What automotive customers look for in machining centers

Automotive Manufacturing & Production, March, 1997 by Joe Jablonowski

Right now, the tooling development unit of Kelsey-Hayes Co. (Livonia, MI) is working with Daewoo Machinery Corp.'s systems division (Plymouth, MI) on special fixturing for their horizontal-spindle machining centers. The work is being done on behalf of a new joint-venture plant in China, where Volkswagen components for Beijing taxicabs will be manufactured.

"It's typical of the kind of jobs we're getting involved in now," says Daewoo engineer Len Elliott. "We're putting four steering knuckles on a two-sided upright fixture that can be rotated in 0.001-deg increments. That allows machining on any feature of the knuckle." Other aspects of the job include employing 180-psi coolant nozzles on each side of the machine's work area, plus through-the-spindle coolant, to control chips; using step drills and backfacing cutters that reduce out-of-cut time; and perfecting a specialized straddle mill that cuts both sides of the steering arms of both knuckles on each face of the fixture.

An interesting aspect of the project: While tooling and fixtures are being developed on a demonstration machine in Michigan, the six production machines are being delivered from their builder in Seoul, South Korea, and installed in China for preproduction operator training. The machining center (MC), Daewoo's ACE-H50S, has several features specifically aimed at the Tier-One automotive parts market, including four controlled axes using the Fanuc 16, twin automatic pallet changer with pallet rotation at the load station, a screw conveyor for chips, and an oil jacket cooler for the spindle that helps deliver guaranteed 0.002-mm repeatability. The design items fit today's demand, says Jim Janis, VP of sales at the builder's U.S. headquarters in Carlstadt, NJ. "The call is for quick setup and changeover, easy chip removal and part access, and simple maintenance, as opposed to the previous tendency toward single-purpose transfer-type concepts."

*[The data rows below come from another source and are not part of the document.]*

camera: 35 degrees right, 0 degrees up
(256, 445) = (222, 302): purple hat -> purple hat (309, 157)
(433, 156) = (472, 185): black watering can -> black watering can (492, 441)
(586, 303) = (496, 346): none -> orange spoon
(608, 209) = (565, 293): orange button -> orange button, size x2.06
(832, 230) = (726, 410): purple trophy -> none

Ever Faster. If faster throughput in order to compete with dedicated metalcutting lines is the aim, many MC designers seem to be getting the hang of it. Cincinnati Milacron, Inc. (Cincinnati, OH) conceived a proof-of-concept exercise not long ago that shows how gains can be made. Mark Adkins, director of market development for the Mill's machine-tool group, recalls that the three-scenario project involved machining typical features on an aluminum exhaust manifold for a vintage, 1989-design Chrysler four-cylinder engine.

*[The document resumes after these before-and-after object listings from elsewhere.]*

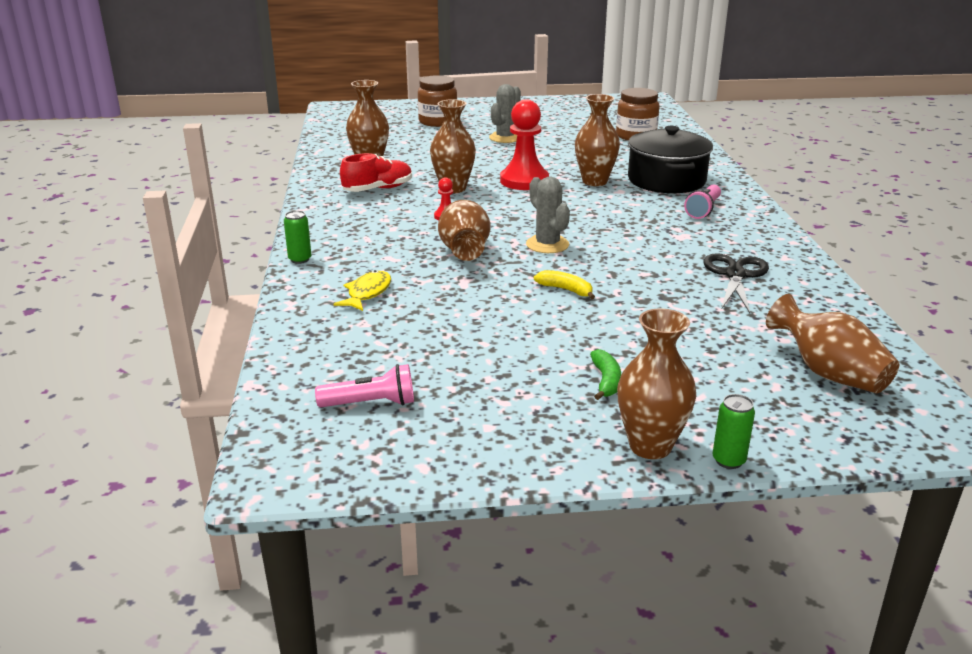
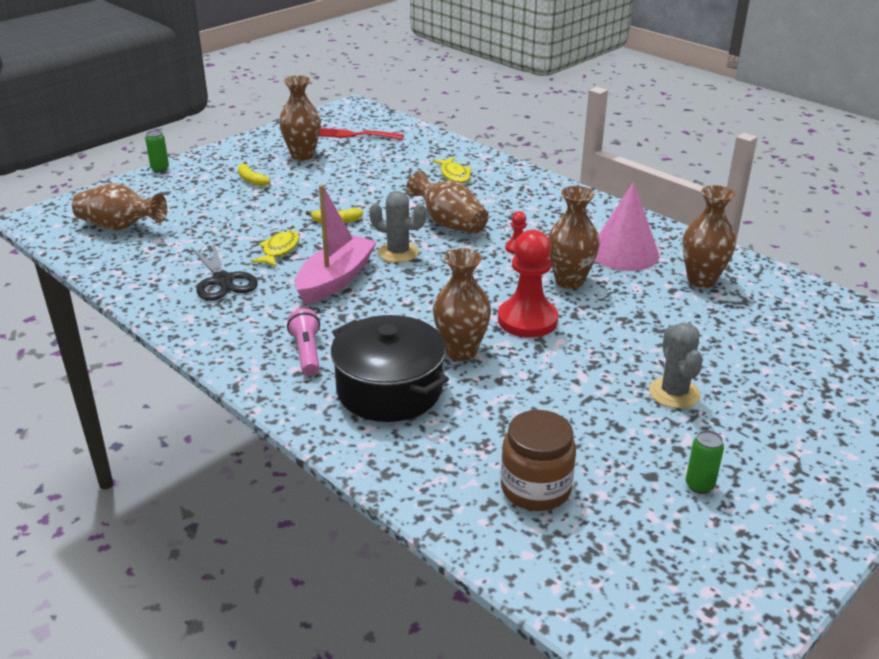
camera: 140 degrees right, 5 degrees up
(300, 259) = (538, 178): green can -> green can (699, 485)
(371, 403) = (355, 135): pink flashlight -> red fork
(378, 189) = (624, 253): red shoe -> pink cone
(438, 122) = (808, 390): brown jar -> none
(606, 381) = (251, 180): green banana -> yellow banana
(629, 243) = (335, 280): none -> pink boat
(650, 446) = (202, 162): brown vase -> brown vase (302, 155)
(655, 282) = (279, 250): none -> yellow fish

The baseline first scenario uses an old-generation Milacron T-10 horizontal-spindle machining center with a changer for its 500-mm pallet. Operating two shifts per day, output is calculated at 14,000 parts per year.

The second-generation situation involves upgrading to the builder's present-day 500-mm-pallet horizontal, the Maxim 500, and using features like axis speeds to 100 ipm, fast pallet shuttle, and tool-storage capacity to 180 tools. Hypothetical two-shift production of the same exhaust manifold grows to 35,000 parts per year.

The third scenario entails moving to what Adkins terms the "coming generation" of machining centers. It includes features like an indexing pallet that allows eight parts on a cubic tombstone fixture (two on each side), toolchange speeds that are triple those of the old T-10, an improved spindle carrier that enables acceleration to cutting rpm in one-third the time, and triple-speed slides. Production of that Chrysler exhaust manifold now zooms to 70,000 parts per year.

Over the past 10 years or so there has emerged a new class of machining centers designed for high production while retaining the flexibility that endeared MCs to generations of job-shop owners. The newest ones in that class - whether they are called "production machining centers" as in the PMC-V750 from Monarch Machine Tool Co. (Cortland, NY), "production centers" as in the SPN50 from Niigata Machinery (USA) Co., Inc. (Rolling Meadows, IL), or simply have no special class designation as in the FS-510 horizontal that Mazak Corp. (Florence, KY) introduced at IMTS-96 or the new A77 horizontal from Makino Inc. (Mason, OH) - all tend to challenge the conventional idea of where machining centers fit in the overall scheme of things.

You remember the old conceptual scatter graph from all those 1980s articles and promotional materials for flexible manufacturing systems. As you ascend the graph's vertical axis, production volumes increase. Move out along the horizontal axis, and part variety grows. So in the upper-left portion of the graph (high volume, low variety), transfer lines rule. Out at the bottom-right (low volume, lots of variety), stand-alone machining centers dominate. The middle cluster (mid volumes, moderate variety) was to be the natural dwelling place for FMSs, those multi-machine installations linked with rail-guided cars and mind-melded with a central supervisory computer the size of a Jeep Grand Cherokee.

Costly, full-blown flexible manufacturing systems may not have caught on as predicted, but many of their elements were incorporated into smaller-scale manufacturing automation in the form of flexible cells of two or three linked machines. What we're seeing today are the elements of those cells being integrated into single machining centers. These, then, can be operated singly or ganged for increased output and/or redundancy.